> _Input_
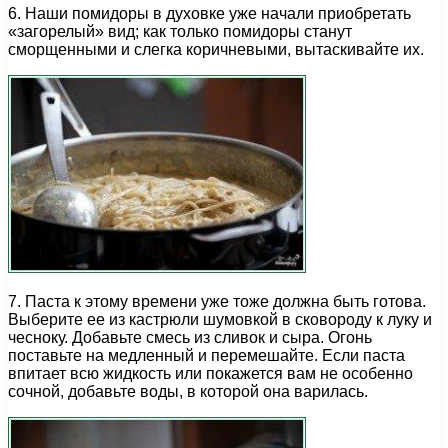
6. Наши помидоры в духовке уже начали приобретать
«загорелый» вид; как только помидоры станут
сморщенными и слегка коричневыми, вытаскивайте их.
7. Паста к этому времени уже тоже должна быть готова.
Выберите ее из кастрюли шумовкой в сковороду к луку и
чесноку. Добавьте смесь из сливок и сыра. Огонь
поставьте на медленный и перемешайте. Если паста
впитает всю жидкость или покажется вам не особенно
сочной, добавьте воды, в которой она варилась.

> _Task directions_
Print again, exactly, the lines of the records above from the first line through the line with "Выберите ее из". No pictures.

> _Result_
6. Наши помидоры в духовке уже начали приобретать
«загорелый» вид; как только помидоры станут
сморщенными и слегка коричневыми, вытаскивайте их.
7. Паста к этому времени уже тоже должна быть готова.
Выберите ее из кастрюли шумовкой в сковороду к луку и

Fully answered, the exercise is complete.